Confessions of a Privileged Black Gentrifier?


Last week, we took note of the City Paper’s cover story: “Confessions of a Black Gentrifier“. It was written by Shani O. Hilton, who is the associate editor of Campus Progress. Hilton also writes for one of my favorite race and class blogs, PostBourgie, where one of her co-bloggers expands the discussion the City Paper article has generated by highlighting an issue with the piece– it did not include interviews with poorer black residents who have lived in D.C. for a long time.

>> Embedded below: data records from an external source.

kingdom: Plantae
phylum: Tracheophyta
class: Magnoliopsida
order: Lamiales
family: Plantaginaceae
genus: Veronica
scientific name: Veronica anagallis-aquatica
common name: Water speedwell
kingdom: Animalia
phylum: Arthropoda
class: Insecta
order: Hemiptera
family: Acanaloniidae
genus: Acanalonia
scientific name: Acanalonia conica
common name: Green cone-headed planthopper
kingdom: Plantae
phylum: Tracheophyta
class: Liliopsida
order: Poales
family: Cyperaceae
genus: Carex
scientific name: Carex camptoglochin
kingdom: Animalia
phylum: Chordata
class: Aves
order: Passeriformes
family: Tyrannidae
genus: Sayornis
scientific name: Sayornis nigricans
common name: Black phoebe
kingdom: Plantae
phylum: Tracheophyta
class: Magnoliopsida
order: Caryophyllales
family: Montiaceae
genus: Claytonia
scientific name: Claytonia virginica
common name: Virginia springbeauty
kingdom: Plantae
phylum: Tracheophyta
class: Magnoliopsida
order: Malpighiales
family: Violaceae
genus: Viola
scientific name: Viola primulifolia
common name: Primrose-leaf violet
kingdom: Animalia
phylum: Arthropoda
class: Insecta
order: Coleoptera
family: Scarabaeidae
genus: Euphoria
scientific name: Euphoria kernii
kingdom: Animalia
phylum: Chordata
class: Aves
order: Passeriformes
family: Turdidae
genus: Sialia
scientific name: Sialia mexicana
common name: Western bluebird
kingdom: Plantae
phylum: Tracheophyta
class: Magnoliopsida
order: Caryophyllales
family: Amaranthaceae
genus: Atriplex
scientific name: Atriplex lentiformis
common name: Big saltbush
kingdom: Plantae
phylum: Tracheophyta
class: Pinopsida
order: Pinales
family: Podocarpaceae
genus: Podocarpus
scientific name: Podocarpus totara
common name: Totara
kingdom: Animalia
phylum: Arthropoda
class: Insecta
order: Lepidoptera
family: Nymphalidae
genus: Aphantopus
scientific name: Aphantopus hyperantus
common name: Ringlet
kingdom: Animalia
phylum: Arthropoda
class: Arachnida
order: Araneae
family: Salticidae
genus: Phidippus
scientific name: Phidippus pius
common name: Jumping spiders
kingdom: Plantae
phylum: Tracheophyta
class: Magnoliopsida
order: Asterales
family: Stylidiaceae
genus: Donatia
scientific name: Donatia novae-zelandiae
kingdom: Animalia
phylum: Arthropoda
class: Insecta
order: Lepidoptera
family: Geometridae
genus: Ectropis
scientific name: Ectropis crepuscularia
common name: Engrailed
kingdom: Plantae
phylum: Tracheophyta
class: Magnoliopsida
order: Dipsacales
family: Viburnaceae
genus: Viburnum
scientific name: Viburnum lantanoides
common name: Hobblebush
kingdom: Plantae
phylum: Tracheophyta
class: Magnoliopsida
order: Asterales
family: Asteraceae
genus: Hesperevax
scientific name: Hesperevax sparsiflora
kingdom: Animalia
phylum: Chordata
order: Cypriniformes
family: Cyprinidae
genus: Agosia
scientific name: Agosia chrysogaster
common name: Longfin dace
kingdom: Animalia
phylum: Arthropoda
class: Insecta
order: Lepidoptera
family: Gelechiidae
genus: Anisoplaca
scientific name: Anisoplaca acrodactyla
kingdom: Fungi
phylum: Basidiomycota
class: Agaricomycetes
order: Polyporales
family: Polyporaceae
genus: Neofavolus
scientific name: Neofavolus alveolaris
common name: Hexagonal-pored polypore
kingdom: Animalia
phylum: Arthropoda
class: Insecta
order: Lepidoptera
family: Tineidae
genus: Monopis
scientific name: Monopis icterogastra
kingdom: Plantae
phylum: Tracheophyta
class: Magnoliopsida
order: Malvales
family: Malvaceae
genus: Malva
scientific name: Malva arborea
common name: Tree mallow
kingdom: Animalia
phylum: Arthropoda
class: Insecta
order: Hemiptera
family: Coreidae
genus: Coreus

I’d like to add to that, because it’s an important oversight. It’s akin to writing an piece about nightlife in DC, and then only interviewing your friends about the places in your neighborhood. There are no interviews with neighbors, former residents who have been pushed out of the neighborhood, or really, anyone outside of Shani’s immediate peer group. Those list-servs mentioned in the piece? They are a treasure trove of information and comment from local law enforcement, church leaders, local community activists- none of whom are consulted in the article. There’s no discussion of the different trends in gentrifying across the city (what’s happening in Bloomingdale and Columbia Heights is different from what’s happening in Hill East, H Street or NoMa, which is different from what’s happening in Anacostia and Congress Heights). There is a nod to this in the opening paragraph, but that’s it…

According to this piece, those people being displaced exist in the ether, outside of the realm of the gentrifier, black or otherwise. Gentrification, at its core, is about privilege (Shani admits as much), and I take this as proof that privilege blinds, black or not.